Subhash is 46 years old, married and with two very bright children. He is originally from Indore. I just look at him and smile encouragingly waiting for him to begin. Soft words start flowing from his mouth. He came to Ahmedabad as a young boy of 15. His father found a meager job in the railways. He could not study long because the financial situation at home was not very hopeful. He started working nights after completing high school, but his focus faltered during Graduation and he could not finish his degree.


I never looked at his prosthetic limb even once, till he mentioned it. But I felt dizzy with awe, by the manner in which he talks of it. He just passes it on as another difficulty. Upon asking a couple of questions, he tells me about how it all happened. A sad smile plays across his otherwise serene face. He was sitting on his friend’s bike. A truck came from behind, lost control over its brakes and tore Subhash’s leg away from his body, right from the hip.

I gasped as I felt the shock waves travel through my spine, as that dreadful scene replayed before my eyes. The pain of having a limb torn out of my body was so utterly incomprehensible. He smiles, ‘it was meant to happen, it was my destiny. What could I have gained from cribbing about something that can never come back?’ It might have been long but his cool strength left me awe inspired, talking about something so unfair with such uncanny ease.


When he talks about his difficult years, he talks animatedly about how his friends helped him cope with just about any problem. ‘I was never alone; practically never…long rides every day and what not just to keep me happy,’ he reminisced peacefully.


I discreetly looked at my watch, it had been almost 20 minutes since Subhash and I met, and not even for once did he significantly mention his family. He has gently evaded that part of his life and I wanted to know why.



An overhaul of stories and he finally tells me that his wife and children had unwaveringly supported him for all these years, but his face darkens with disappointment when he talks about his parents. ‘My mother stopped talking to me after I lost my leg and my father believed that a crippled son would fall upon him for survival, so they decided to keep me at bay, at a time when I was disfigured both mentally and physically for life.’
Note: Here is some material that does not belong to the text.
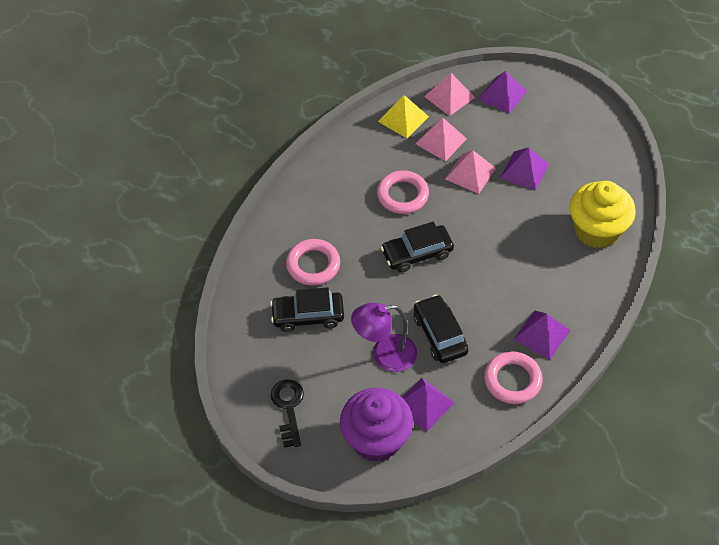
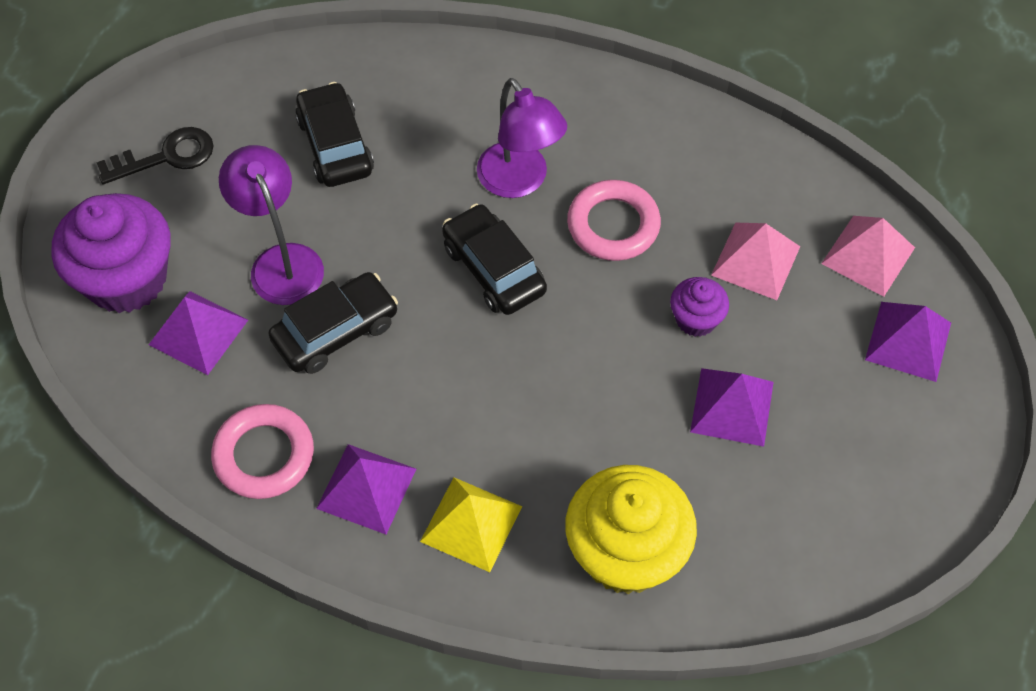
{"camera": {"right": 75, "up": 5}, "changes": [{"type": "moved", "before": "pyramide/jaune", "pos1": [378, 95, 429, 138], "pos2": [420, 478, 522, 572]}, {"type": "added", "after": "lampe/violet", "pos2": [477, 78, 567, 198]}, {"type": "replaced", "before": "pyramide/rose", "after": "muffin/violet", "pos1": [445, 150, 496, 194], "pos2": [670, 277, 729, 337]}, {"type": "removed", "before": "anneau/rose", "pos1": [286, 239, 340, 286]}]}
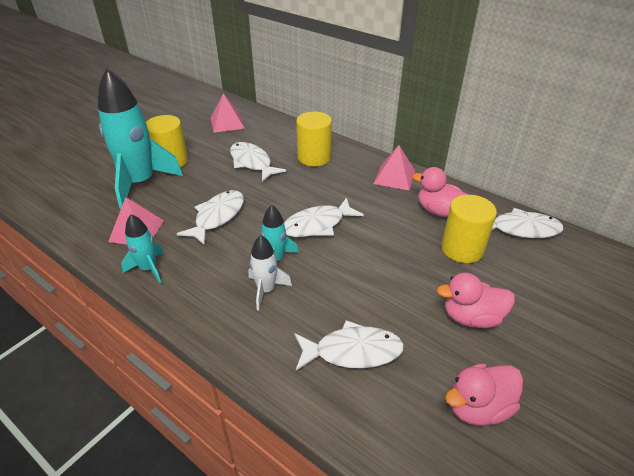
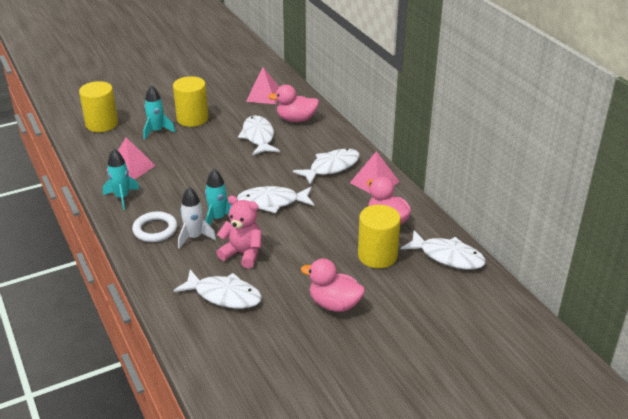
{"camera": {"right": 25, "up": -5}, "changes": [{"type": "moved", "before": "cylindre/jaune", "pos1": [296, 112, 332, 166], "pos2": [79, 81, 118, 132]}, {"type": "added", "after": "anneau/blanc", "pos2": [132, 211, 177, 242]}, {"type": "resized", "before": "fusée/turquoise", "pos1": [98, 68, 183, 209], "pos2": [143, 85, 175, 140], "scale": 0.49}, {"type": "added", "after": "ours en peluche/rose", "pos2": [216, 196, 262, 268]}, {"type": "moved", "before": "canard/rose", "pos1": [445, 363, 523, 426], "pos2": [268, 85, 319, 122]}, {"type": "moved", "before": "poisson/blanc", "pos1": [177, 190, 244, 246], "pos2": [293, 148, 360, 185]}]}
In a world where, our families instill in us this conviction that it is the only reliable and ‘real’ unit that is potentially existent, Subhash tells me that when everything fails in this world, friendship remains. His parents abandoned him because a crippled son meant an extra mouth to feed. He is proud of what he achieved, and he achieved it alone. Nothing in his built or personality can say that he is a little less than others. ‘I have an artificial limb, not a real one but I don’t pity myself, never did. And I don’t allow anybody else to do it either. I drive an auto and I am proud of what I am.’

His radiant and infectious smile doesn’t falter but he looks away. It seems as if he has been eating unpalatable food for long. He has lost out on life in some ways but is way ahead of most of us. Till today, I have not been able to fathom that indomitable source of strength for Subhash.